Aim of the task: In the entries that follow, find the word "shifted" and report each line it is on.

Source information:
# # # # # # #

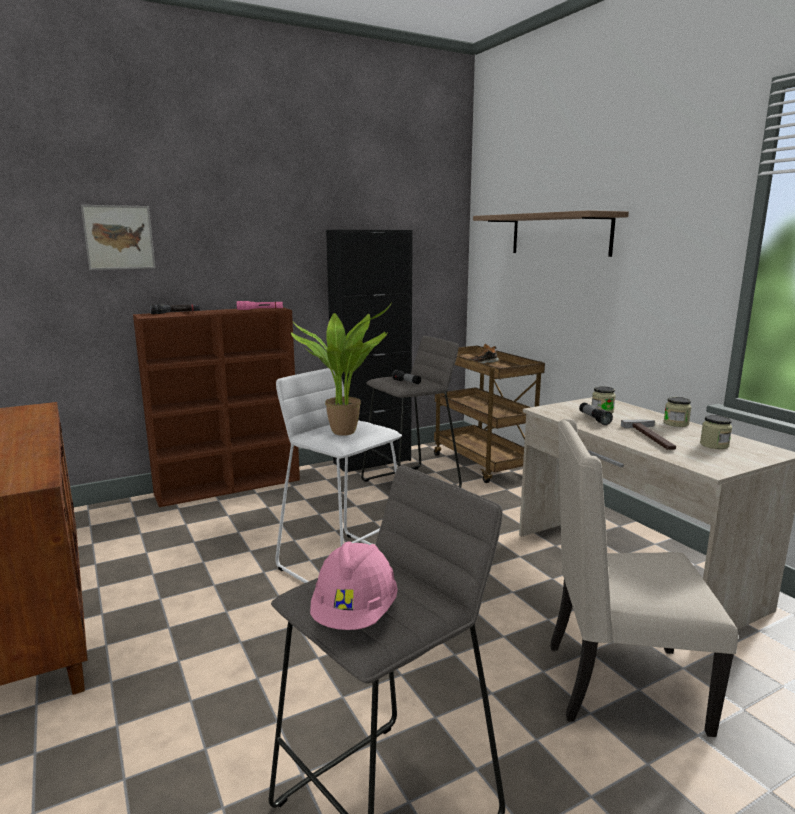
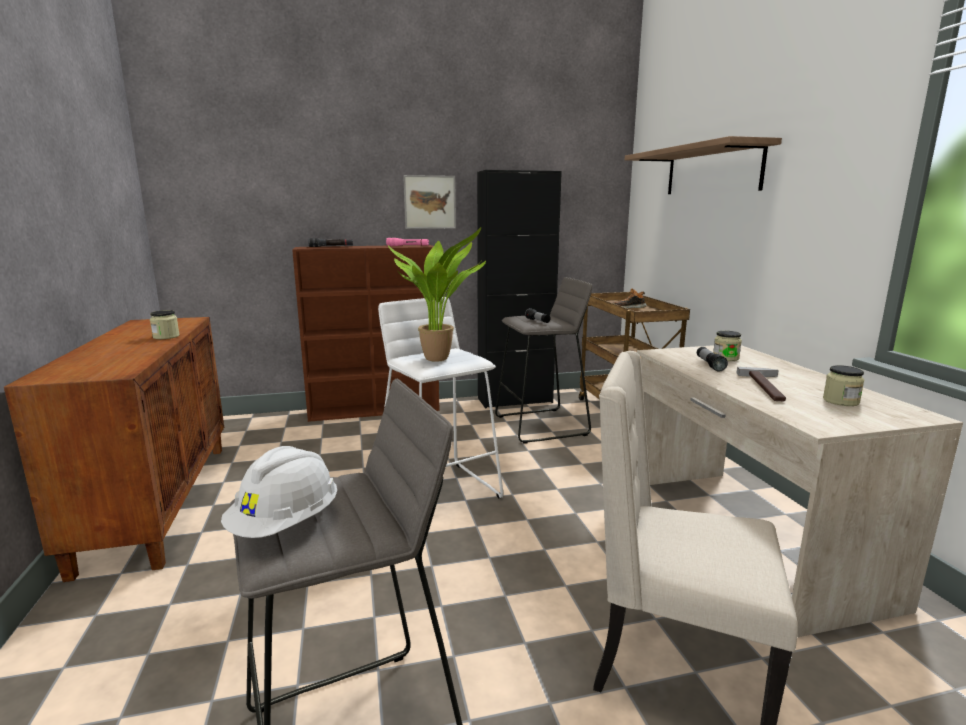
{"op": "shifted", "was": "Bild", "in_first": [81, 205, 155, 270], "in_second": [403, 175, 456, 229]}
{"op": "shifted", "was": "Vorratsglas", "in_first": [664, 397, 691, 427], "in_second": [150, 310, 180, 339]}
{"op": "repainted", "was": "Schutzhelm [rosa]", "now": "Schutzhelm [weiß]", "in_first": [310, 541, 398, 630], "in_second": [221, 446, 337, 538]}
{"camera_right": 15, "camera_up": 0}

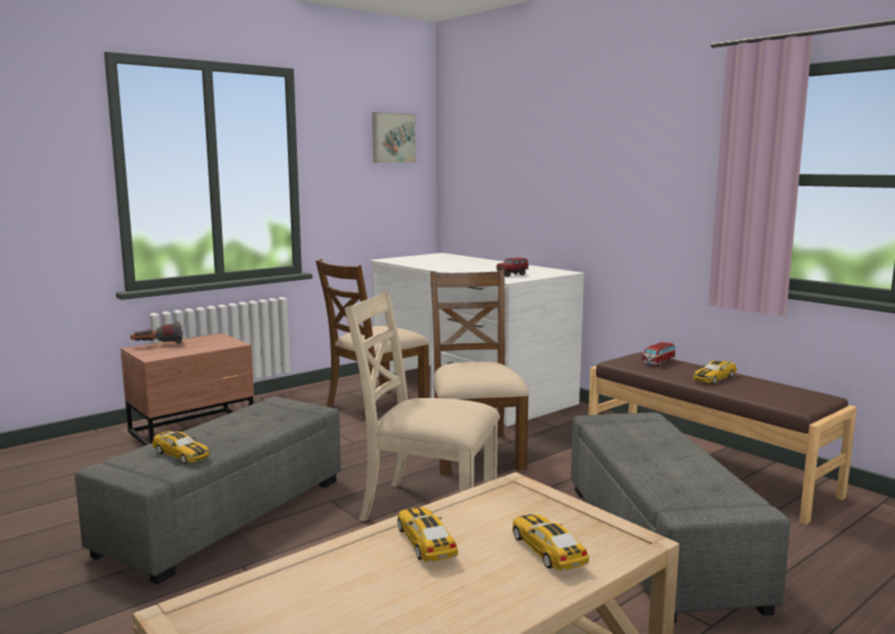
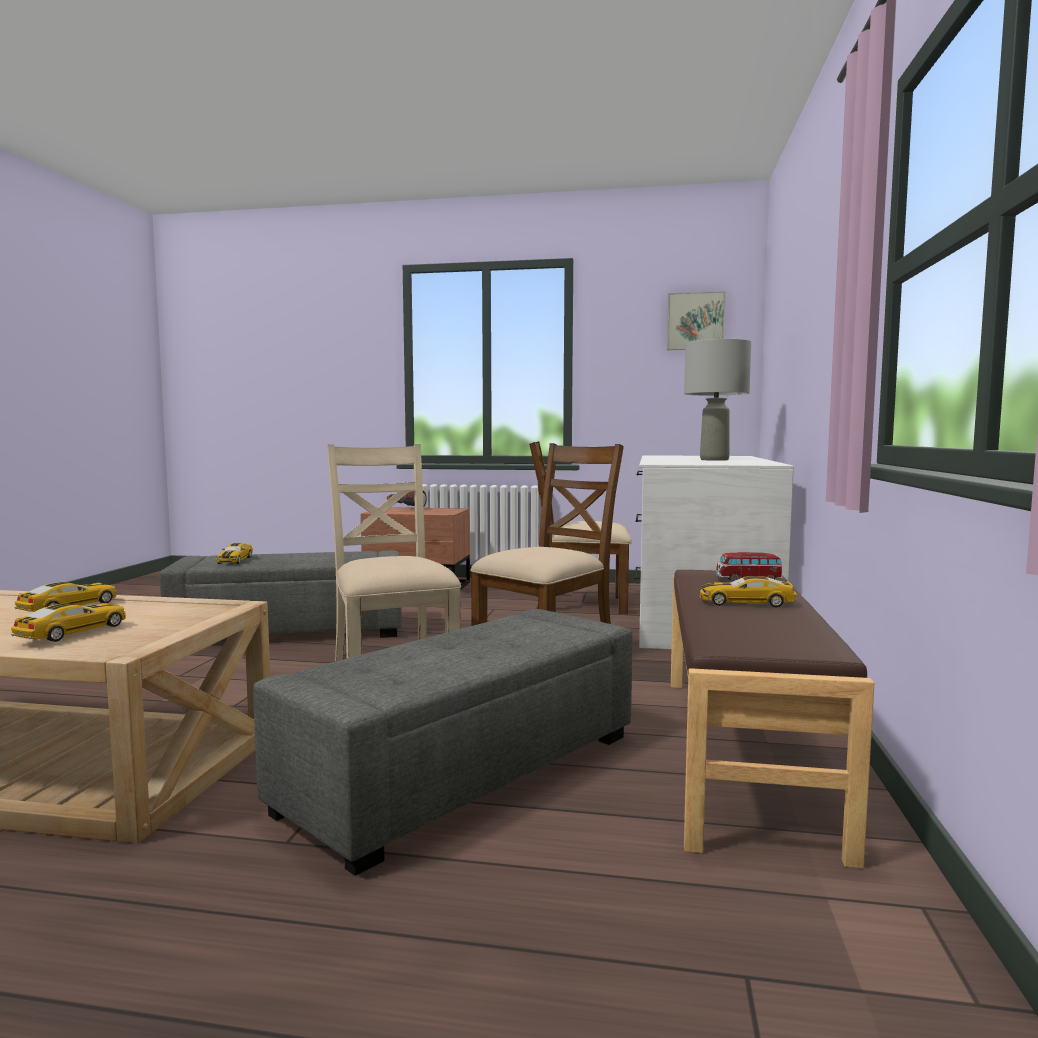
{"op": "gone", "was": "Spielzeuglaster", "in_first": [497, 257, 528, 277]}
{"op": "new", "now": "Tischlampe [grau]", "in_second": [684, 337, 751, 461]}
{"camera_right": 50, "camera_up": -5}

# # # # # # #

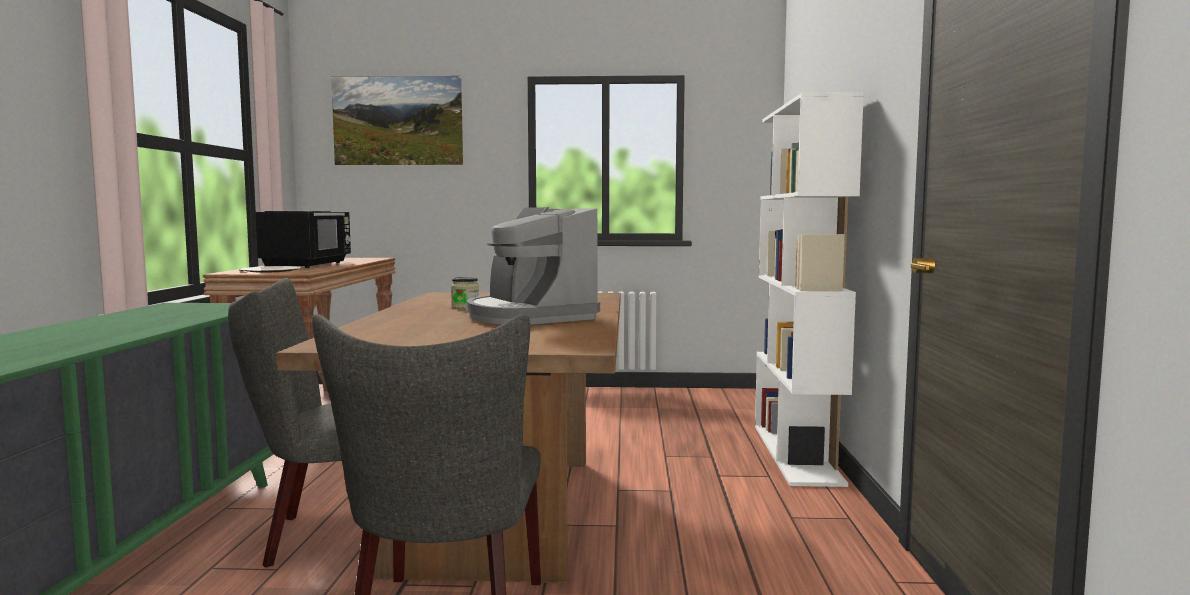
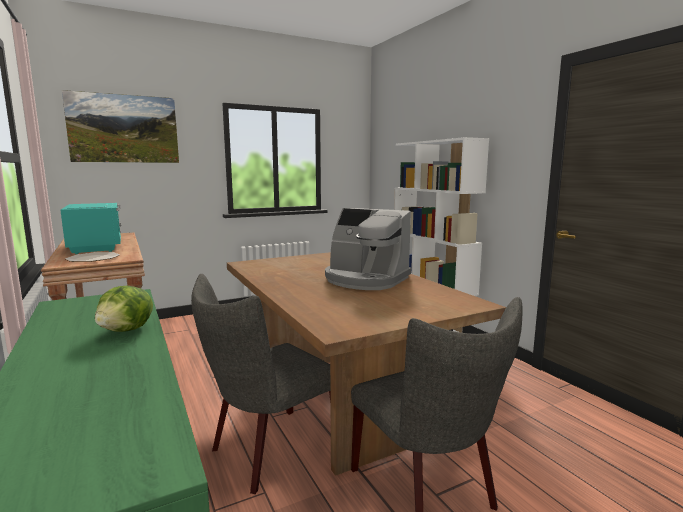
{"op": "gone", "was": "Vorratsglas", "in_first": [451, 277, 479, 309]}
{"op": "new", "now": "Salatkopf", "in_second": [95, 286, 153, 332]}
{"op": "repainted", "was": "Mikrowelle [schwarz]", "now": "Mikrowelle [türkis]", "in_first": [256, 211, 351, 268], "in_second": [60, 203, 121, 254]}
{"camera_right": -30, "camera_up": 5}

# # # # # # #

Task answer:
{"op": "shifted", "was": "Bild", "in_first": [81, 205, 155, 270], "in_second": [403, 175, 456, 229]}
{"op": "shifted", "was": "Vorratsglas", "in_first": [664, 397, 691, 427], "in_second": [150, 310, 180, 339]}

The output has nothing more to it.